>> Start
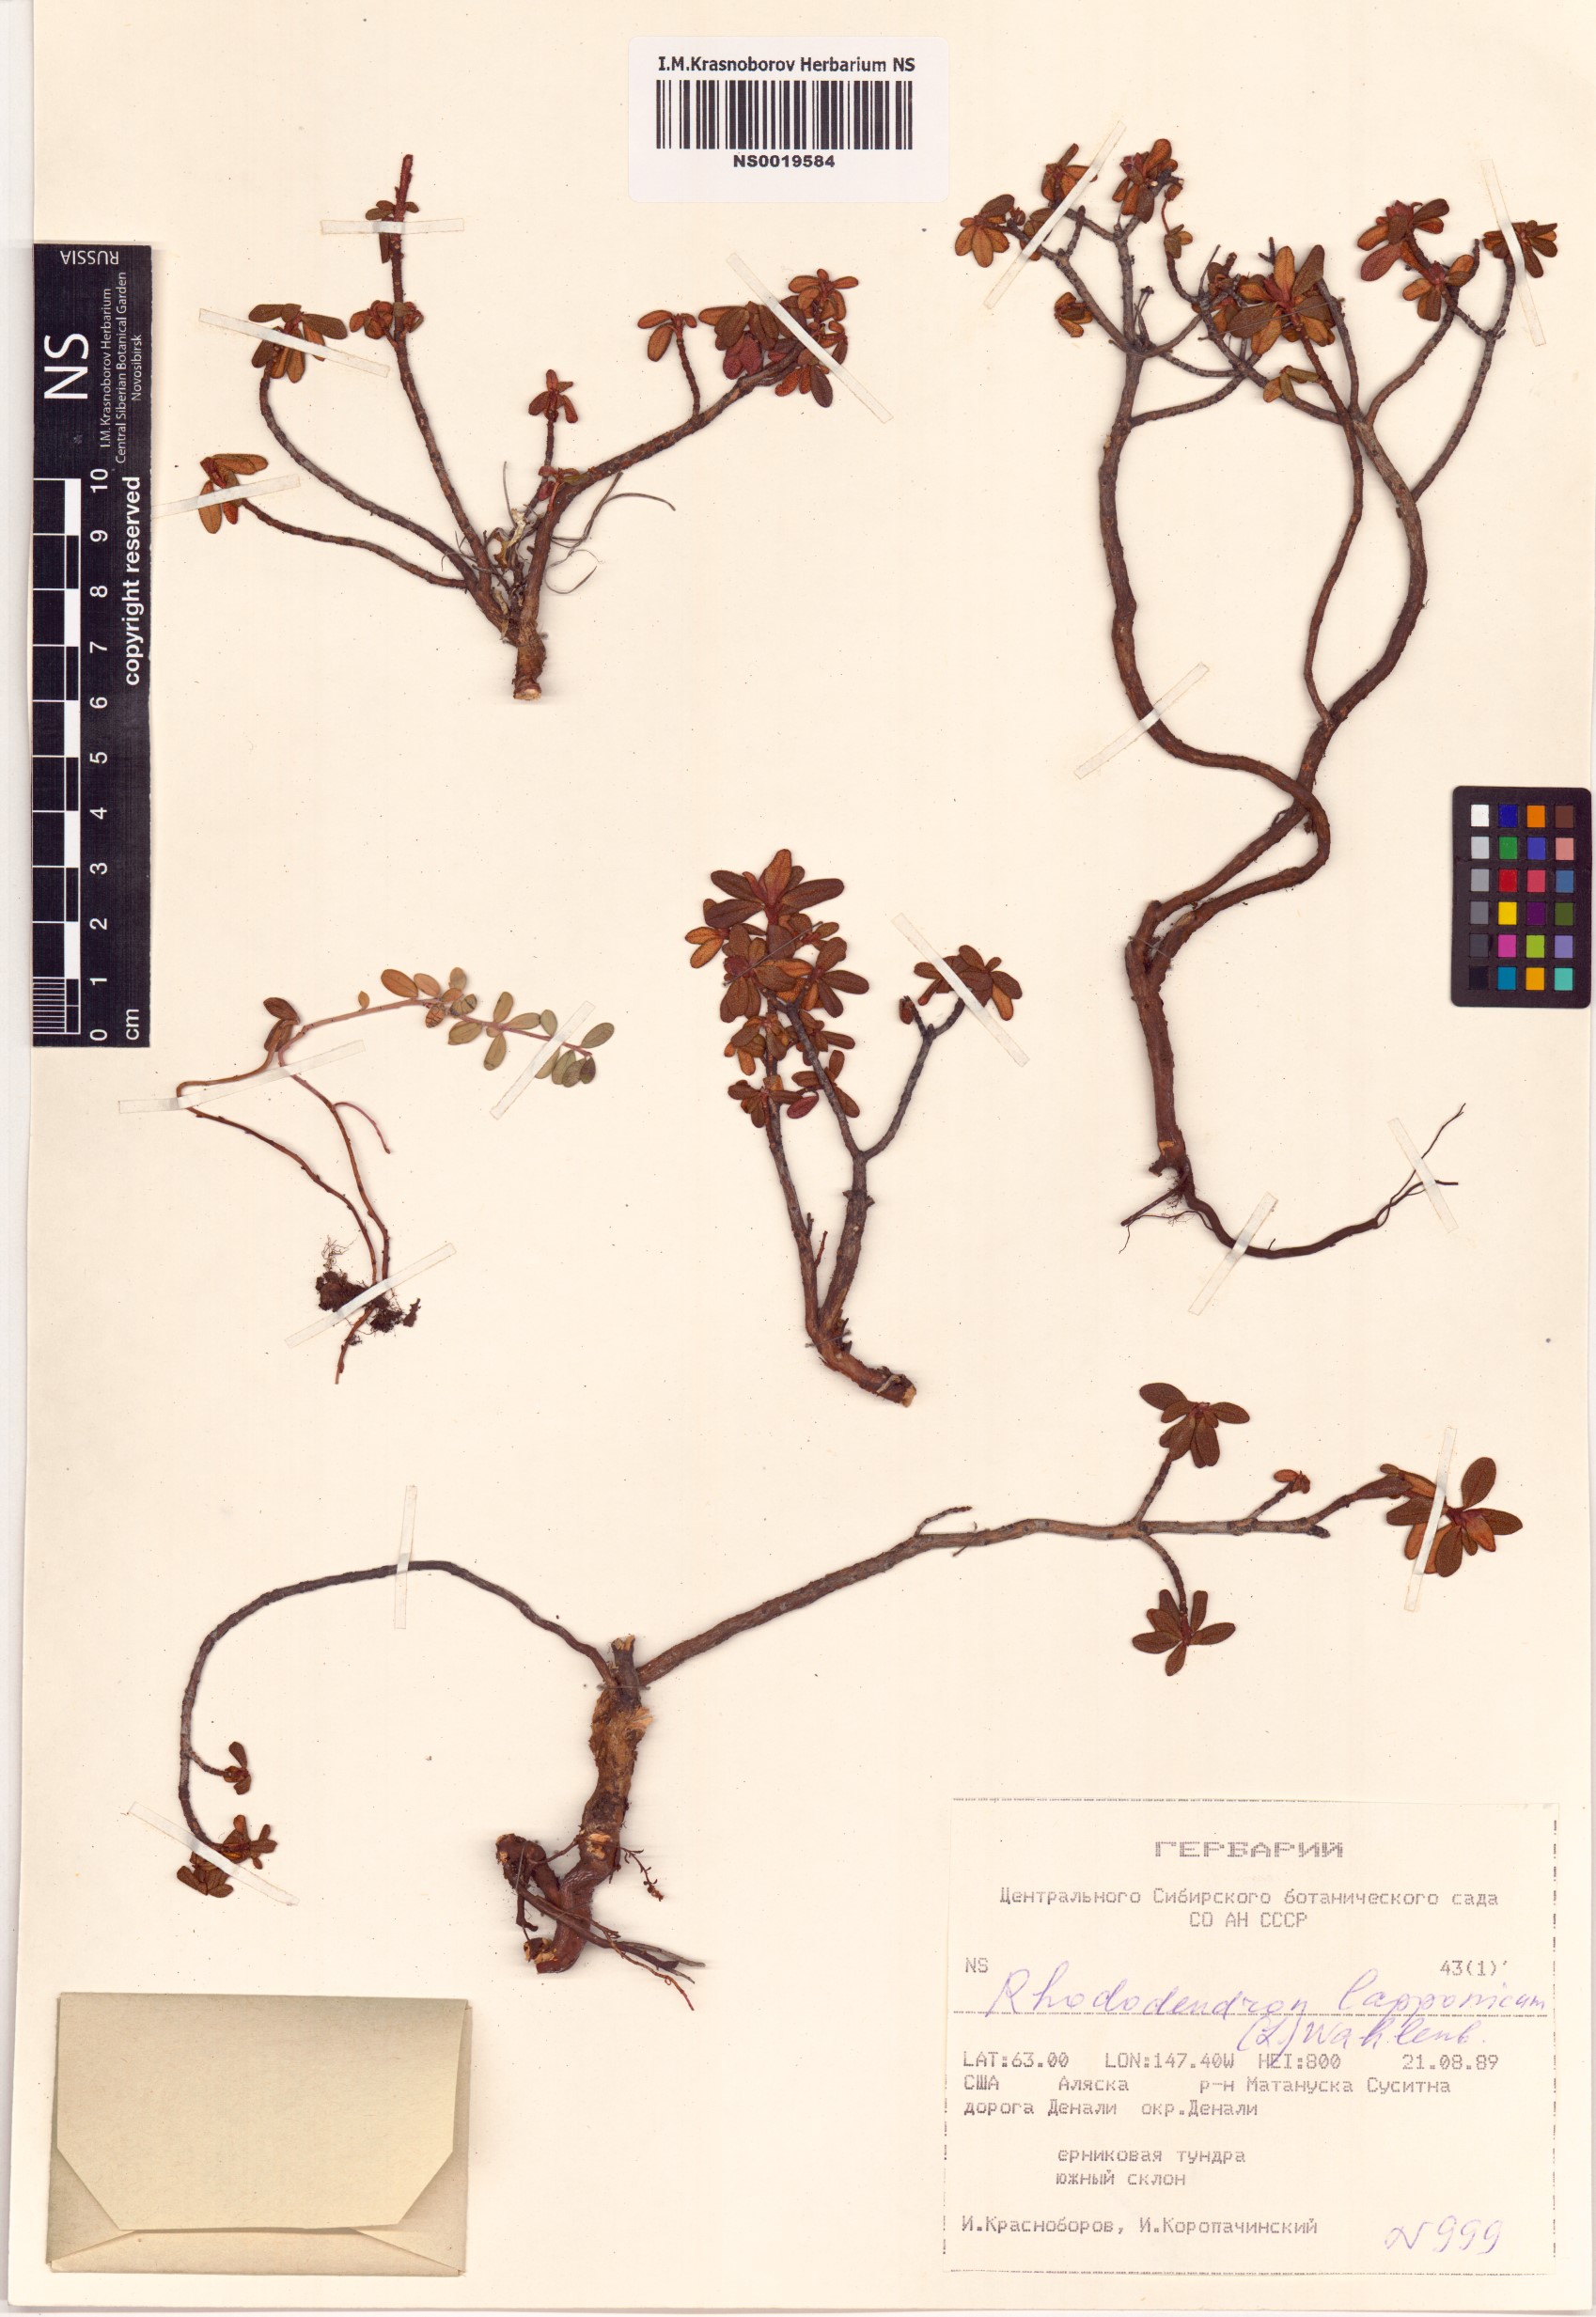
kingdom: Plantae
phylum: Tracheophyta
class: Magnoliopsida
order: Ericales
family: Ericaceae
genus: Rhododendron
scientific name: Rhododendron lapponicum
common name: Lapland rhododendron
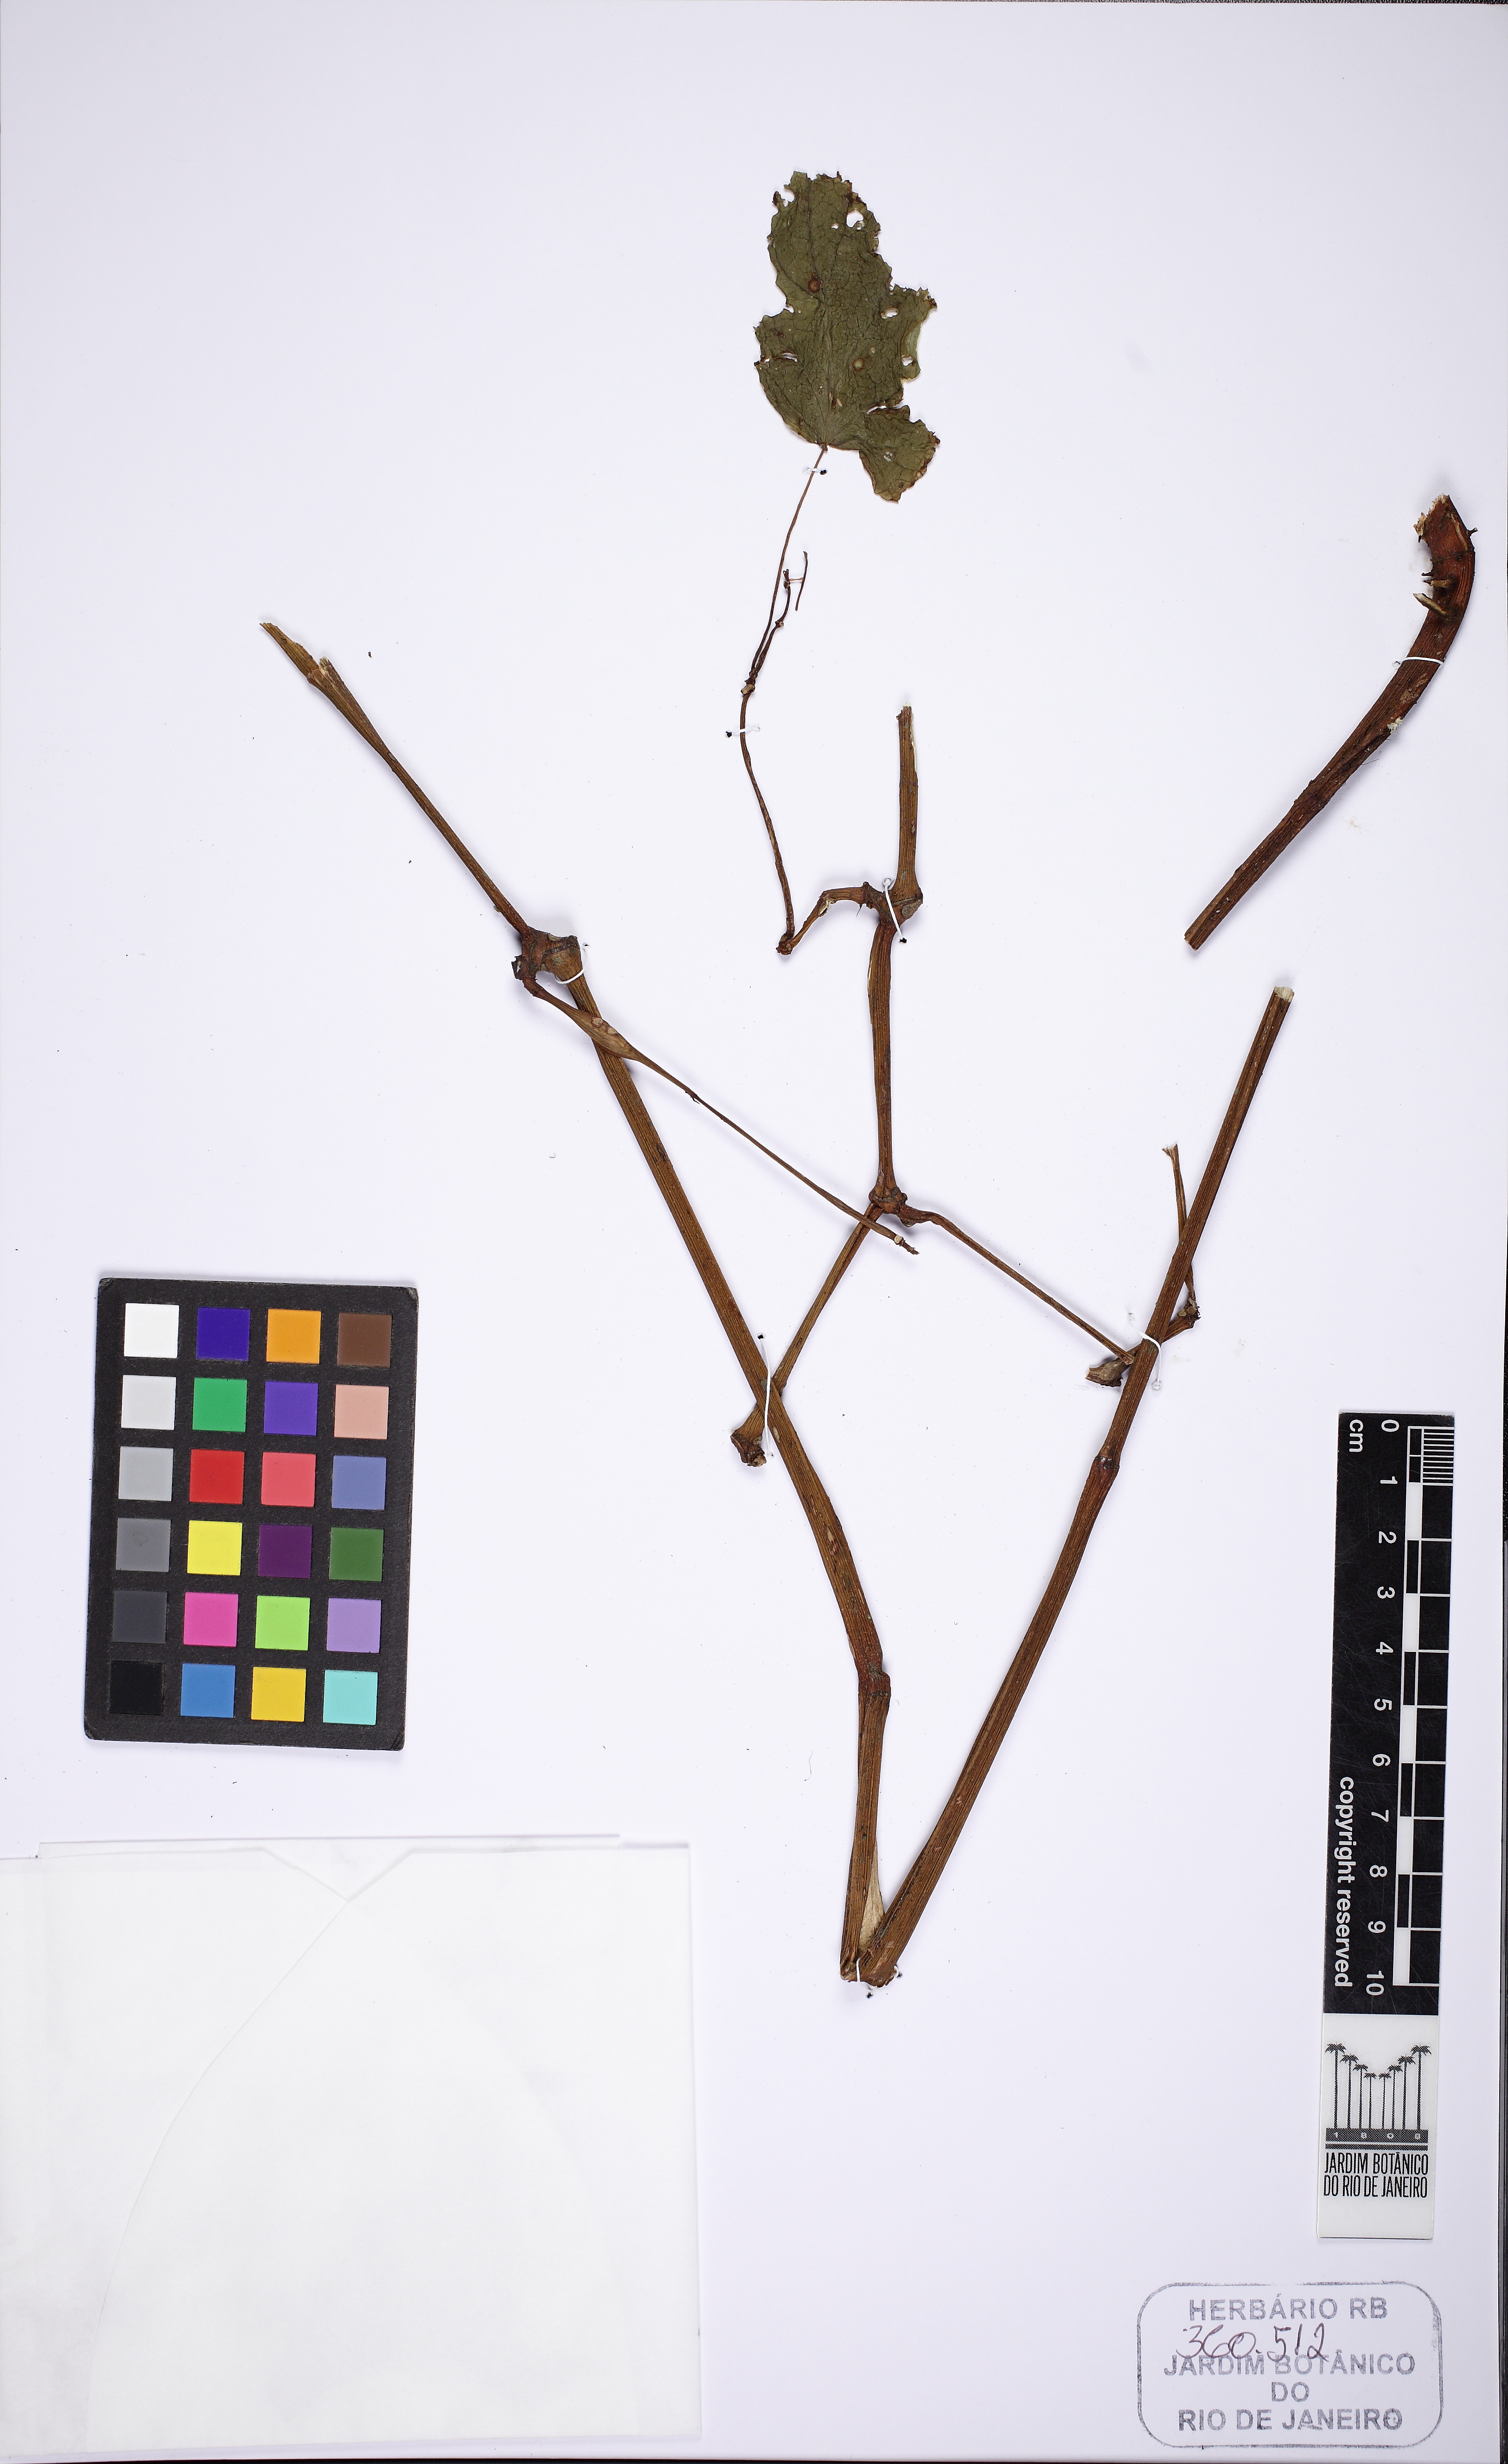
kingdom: Plantae
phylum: Tracheophyta
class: Magnoliopsida
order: Cucurbitales
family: Begoniaceae
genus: Begonia
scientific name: Begonia dietrichiana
>> End
## [Given request]
Arrange the lines of all the records above as a JSON list of strings, one string per line, leaving out blank lines. Leave the pictures out of the answer.

## [Exercise output]
[
  "kingdom: Plantae",
  "phylum: Tracheophyta",
  "class: Magnoliopsida",
  "order: Ericales",
  "family: Ericaceae",
  "genus: Rhododendron",
  "scientific name: Rhododendron lapponicum",
  "common name: Lapland rhododendron",
  "kingdom: Plantae",
  "phylum: Tracheophyta",
  "class: Magnoliopsida",
  "order: Cucurbitales",
  "family: Begoniaceae",
  "genus: Begonia",
  "scientific name: Begonia dietrichiana"
]